Who We Are

Corporate Governance

Corporate Governance is at the core of everything that we do in FIDE FORUM (FORUM) given our unique position as the only alumni association that serves and represents the interest of directors of financial institutions in Malaysia. 

Directors, as Leader of leaders in the financial services sector, execute their fiduciary duties faithfully and continuously lead their respective institutions in the area of corporate governance. It is not surprising then that our Members, who are directors of financial institutions, also expect the highest level of corporate governance practices from the FORUM. 

It is our vision “to be the leader in promoting corporate governance excellence in Boards of Financial Institutions” and we aim to achieve this vision through our mission of “promoting best corporate governance practices amongst Boards of Financial Institutions by leveraging on the strengths and experiences of our Members.”

Our corporate governance structure are explained briefly below:

Board of Directors

The Board is responsible for the overall corporate governance of the FORUM. It oversees and approves the development of the FORUM’s strategic vision and plans. Strong governance is essential to the achievement of the FORUM’s objectives. 

The Board is accountable to its Members and other stakeholders for the performance as well as compliance with laws and standards of the FORUM. Decisions on the FORUM matters are to be made via majority vote at Board meetings as stipulated by the Memorandum and Articles of Association (M&A) of the FORUM, unless delegated to the Chief Executive Officer or Working Committees.

Board Composition

The Board consists of Chairman, Vice Chairman and seven (7) non-executive members. All members of the Board are Members of the FORUM and they do not receive any remuneration. Chairman carries out a leadership role in the conduct of the Board and its relations with Members and other stakeholders and maintains a close working relationship with the Chief Executive Officer.

Procedures for operations and the election of Board members are governed by the FORUM’s M&A. 

To assist in the execution of its responsibilities, the Board maintains an Audit Committee and a Membership Committee.
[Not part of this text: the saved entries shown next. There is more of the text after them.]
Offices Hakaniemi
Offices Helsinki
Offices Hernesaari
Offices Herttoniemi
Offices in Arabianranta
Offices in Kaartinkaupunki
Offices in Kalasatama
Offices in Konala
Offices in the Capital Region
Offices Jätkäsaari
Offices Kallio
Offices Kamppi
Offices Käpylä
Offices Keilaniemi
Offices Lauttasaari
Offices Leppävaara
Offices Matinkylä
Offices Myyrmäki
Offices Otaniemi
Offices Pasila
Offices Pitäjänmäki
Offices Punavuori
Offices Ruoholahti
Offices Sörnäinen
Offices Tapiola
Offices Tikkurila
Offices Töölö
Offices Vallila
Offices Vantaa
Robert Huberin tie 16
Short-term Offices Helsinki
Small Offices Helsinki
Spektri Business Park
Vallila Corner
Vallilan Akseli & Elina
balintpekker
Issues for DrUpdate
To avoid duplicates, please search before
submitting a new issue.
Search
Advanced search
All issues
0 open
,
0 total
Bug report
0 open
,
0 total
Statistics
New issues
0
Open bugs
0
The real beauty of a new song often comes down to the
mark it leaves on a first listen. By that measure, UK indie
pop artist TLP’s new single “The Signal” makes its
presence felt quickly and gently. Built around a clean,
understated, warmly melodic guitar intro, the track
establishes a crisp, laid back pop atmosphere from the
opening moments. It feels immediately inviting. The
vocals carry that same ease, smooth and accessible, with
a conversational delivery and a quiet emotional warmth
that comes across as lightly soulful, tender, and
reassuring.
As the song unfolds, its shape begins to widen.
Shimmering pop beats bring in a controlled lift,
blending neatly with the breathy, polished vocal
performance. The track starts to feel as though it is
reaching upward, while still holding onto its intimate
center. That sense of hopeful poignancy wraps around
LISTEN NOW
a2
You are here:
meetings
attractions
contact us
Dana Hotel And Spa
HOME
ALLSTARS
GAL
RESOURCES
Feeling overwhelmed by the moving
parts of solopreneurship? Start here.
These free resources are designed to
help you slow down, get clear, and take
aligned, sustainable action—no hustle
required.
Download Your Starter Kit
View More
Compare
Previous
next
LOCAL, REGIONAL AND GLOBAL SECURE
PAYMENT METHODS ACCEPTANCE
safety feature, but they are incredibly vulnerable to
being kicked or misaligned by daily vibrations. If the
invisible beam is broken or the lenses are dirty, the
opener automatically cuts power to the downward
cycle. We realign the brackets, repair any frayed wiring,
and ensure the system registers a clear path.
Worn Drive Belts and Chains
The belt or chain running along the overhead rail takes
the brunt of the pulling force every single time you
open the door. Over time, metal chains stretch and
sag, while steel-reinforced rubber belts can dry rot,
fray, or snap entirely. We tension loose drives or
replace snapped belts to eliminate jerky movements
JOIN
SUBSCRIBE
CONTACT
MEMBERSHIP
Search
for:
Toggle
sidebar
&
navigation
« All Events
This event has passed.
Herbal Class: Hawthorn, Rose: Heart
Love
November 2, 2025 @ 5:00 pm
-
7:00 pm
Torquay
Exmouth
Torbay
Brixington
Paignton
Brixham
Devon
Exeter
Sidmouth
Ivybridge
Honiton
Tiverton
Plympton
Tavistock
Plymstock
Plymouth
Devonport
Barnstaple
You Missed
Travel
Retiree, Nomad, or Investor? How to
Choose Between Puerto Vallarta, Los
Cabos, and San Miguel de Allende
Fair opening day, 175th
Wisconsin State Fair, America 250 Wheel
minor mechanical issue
Project Steering Committees are ad-hoc committees, established to carry out specific tasks from time-to-time.

Board Committees

1. Audit Committee
The Audit Committee is guided by the Audit Committee Charter with the objective of assisting the Board with oversight of the integrity of the FORUM’s financial statements; the financial reporting process; the systems of internal accounting and financial controls; the performance of the FORUM’s internal audit function; the identification and management of the FORUM’s significant risks; the FORUM’s compliance with related policies and applicable laws and regulations.

2. Membership Committee
The Membership Committee meets regularly to plan and discuss matters related to the FORUM’s membership recruitment and membership benefits. It is governed by the Membership Committee Charter as well as the Membership Policy.

3. Project Steering Committees (PSCs)
There are currently a number of PSCs managing projects in various areas such as Directors’ Remuneration and Directors Register, to name a few. Each PSC consists of a group of individuals nominated by the Board with expertise in their respective areas to ensure that the PSC is competent to achieve the objectives of the respective projects.